== Text section ==

Let us prove that the universal cover of SO(3) is a double cover (thus, the homotopy group of SO(3) is \(\mathbb{Z}_2\)). This explains the famed Dirac belt trick and the concept of half-spin particles, among other things.

The proof is in three parts:

The first part is the observation that every non-identity rotation in three dimensions is a planar rotation by some angle around some axis. (This was famously proven by Euler, but we will establish it by modern methods.)

The observation we wish to establish is equivalent to saying that every rotation in three dimensions has 1 as an eigenvalue (as then the rotation decomposes into identity on an axis in the eigenspace for eigenvalue 1, and then a rotation on the 2D plane orthogonal to that axis). Put another way, if \(R\) is our rotation, we need to establish that \(\det(R - 1) = 0\). But \(\det(R - 1) = \det(R (1 - R^{-1})) = \det(R) \det(1 - R^{-1})\) \(= \det(1 - R^T) = \det(1 - R) = (-1)^3 \det(R - 1)\), and thus \(\det(R - 1) = 0\).

(The same proof of course applies in any odd number of dimensions. We could also phrase it in terms of properties of the characteristic polynomial: If \(p\) is the characteristic polynomial for \(R\) and \(q\) is the characteristic polynomial for \(R^{-1}\), we have that \(\det(R) q(x) = p(1/x) (-x)^n\), in \(n\) dimensions. Thus, when \(R\) and \(R^{-1}\) have the same characteristic polynomial (as happens when they are each other’s transpose), and \(\det(R) = 1\), we may conclude \(p(1) = p(1) (-1)^n\). If \(n\) is odd, this tells us \(2p(1) = 0\). In a characteristic where we may divide by \(2\), we can conclude \(p(1) = 0\), and thus \(1\) is an eigenvalue.)

===

**Requirement 1:**
Rewrite the rows from the first line up to and including the line with "title Trouble? [1312, 262, 1825, 562]", putting "copy" in place of "transcribe" and changing nothing else.

== Exercise input ==

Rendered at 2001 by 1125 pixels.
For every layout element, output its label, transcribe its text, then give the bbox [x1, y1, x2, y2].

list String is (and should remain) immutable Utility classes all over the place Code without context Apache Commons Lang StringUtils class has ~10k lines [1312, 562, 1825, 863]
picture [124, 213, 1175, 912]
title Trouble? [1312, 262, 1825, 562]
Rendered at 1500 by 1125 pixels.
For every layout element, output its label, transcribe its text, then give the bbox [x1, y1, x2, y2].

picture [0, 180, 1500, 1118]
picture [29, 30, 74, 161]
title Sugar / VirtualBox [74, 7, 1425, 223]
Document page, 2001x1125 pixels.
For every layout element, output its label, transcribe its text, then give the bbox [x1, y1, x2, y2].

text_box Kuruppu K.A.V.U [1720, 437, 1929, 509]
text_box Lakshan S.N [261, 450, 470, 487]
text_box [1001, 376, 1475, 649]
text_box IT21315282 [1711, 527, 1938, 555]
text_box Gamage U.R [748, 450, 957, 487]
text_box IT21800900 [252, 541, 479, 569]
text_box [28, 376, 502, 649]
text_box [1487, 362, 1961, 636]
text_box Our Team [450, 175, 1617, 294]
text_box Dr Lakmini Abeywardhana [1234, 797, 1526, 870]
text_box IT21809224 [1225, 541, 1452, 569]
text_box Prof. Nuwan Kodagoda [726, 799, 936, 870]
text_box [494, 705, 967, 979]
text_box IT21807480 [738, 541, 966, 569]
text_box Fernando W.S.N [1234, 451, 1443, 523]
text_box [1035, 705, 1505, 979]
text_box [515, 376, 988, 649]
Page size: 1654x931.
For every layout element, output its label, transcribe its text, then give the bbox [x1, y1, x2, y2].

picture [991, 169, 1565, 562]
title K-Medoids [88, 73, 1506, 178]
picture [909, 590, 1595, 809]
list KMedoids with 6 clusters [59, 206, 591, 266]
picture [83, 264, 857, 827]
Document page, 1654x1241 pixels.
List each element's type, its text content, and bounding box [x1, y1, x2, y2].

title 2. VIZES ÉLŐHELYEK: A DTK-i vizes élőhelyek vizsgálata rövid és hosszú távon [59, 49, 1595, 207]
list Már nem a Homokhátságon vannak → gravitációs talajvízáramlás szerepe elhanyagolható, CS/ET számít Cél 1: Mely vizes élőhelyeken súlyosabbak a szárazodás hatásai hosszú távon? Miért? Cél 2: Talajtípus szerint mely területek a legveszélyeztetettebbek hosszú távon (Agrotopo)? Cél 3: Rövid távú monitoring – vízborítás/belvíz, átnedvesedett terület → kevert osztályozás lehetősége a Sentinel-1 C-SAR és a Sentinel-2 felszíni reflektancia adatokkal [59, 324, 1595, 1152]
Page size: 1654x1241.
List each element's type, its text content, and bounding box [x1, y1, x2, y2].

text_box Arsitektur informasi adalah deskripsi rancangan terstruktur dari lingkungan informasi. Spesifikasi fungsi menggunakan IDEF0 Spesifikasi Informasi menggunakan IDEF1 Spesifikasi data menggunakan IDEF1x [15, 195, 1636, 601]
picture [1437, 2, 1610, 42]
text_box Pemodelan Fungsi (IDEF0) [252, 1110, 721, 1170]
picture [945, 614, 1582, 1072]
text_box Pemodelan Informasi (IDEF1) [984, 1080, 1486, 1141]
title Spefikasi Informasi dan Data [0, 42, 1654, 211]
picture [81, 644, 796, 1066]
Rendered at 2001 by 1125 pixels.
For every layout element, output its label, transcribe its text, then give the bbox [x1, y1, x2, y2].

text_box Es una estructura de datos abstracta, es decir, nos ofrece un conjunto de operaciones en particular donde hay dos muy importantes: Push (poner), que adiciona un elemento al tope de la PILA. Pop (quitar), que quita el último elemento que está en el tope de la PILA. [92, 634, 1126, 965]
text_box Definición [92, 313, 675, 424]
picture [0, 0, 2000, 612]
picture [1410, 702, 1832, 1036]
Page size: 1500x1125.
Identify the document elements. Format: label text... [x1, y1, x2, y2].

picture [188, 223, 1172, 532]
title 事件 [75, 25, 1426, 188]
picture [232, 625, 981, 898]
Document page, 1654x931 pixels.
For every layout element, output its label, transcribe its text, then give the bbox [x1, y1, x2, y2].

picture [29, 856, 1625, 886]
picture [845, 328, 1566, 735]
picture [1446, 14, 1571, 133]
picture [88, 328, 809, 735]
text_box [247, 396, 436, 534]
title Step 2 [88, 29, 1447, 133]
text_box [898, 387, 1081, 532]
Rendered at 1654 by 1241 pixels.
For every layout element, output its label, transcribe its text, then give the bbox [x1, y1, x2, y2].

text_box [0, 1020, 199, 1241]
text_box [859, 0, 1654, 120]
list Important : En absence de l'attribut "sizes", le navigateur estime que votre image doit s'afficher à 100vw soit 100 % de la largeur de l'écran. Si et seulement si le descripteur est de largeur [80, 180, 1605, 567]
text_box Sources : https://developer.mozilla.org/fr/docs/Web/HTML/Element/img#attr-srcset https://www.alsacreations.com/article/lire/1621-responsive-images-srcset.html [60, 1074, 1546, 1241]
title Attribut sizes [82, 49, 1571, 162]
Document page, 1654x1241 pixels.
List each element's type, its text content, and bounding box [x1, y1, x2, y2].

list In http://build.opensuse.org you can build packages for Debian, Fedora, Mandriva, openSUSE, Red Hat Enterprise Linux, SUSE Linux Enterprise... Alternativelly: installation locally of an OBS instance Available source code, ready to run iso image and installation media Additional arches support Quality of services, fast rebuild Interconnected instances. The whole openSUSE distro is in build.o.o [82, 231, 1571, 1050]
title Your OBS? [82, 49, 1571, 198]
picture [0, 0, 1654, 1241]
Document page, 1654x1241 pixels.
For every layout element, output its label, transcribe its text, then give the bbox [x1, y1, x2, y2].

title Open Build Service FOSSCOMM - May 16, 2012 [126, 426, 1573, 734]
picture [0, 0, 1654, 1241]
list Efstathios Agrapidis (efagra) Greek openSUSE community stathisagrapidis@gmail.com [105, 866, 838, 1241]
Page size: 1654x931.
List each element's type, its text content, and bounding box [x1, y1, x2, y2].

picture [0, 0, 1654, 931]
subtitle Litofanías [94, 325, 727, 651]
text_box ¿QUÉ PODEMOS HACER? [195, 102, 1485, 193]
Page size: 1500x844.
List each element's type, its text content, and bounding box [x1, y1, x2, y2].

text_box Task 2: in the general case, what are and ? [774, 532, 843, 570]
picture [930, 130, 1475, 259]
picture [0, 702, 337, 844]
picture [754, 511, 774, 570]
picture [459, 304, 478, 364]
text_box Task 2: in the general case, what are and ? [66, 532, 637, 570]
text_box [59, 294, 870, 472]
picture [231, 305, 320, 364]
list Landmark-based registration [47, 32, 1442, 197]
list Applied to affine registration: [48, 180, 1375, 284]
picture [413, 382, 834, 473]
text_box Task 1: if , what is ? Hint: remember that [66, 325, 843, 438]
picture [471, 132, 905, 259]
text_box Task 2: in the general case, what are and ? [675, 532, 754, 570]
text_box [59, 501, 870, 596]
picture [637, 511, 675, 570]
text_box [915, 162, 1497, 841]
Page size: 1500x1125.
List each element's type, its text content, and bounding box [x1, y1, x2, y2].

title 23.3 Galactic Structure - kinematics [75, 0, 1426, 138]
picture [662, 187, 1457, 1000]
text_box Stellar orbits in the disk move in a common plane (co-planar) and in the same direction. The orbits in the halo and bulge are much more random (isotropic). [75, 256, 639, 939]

===

**Requirement 2:**
In the SO(3) proof, who is named as having famously proven that every non-identity rotation in three dimensions is a planar rotation around some axis?

**Exercise output 1:**
Rendered at 2001 by 1125 pixels.
For every layout element, output its label, copy its text, then give the bbox [x1, y1, x2, y2].

list String is (and should remain) immutable Utility classes all over the place Code without context Apache Commons Lang StringUtils class has ~10k lines [1312, 562, 1825, 863]
picture [124, 213, 1175, 912]
title Trouble? [1312, 262, 1825, 562]

**Exercise output 2:**
Euler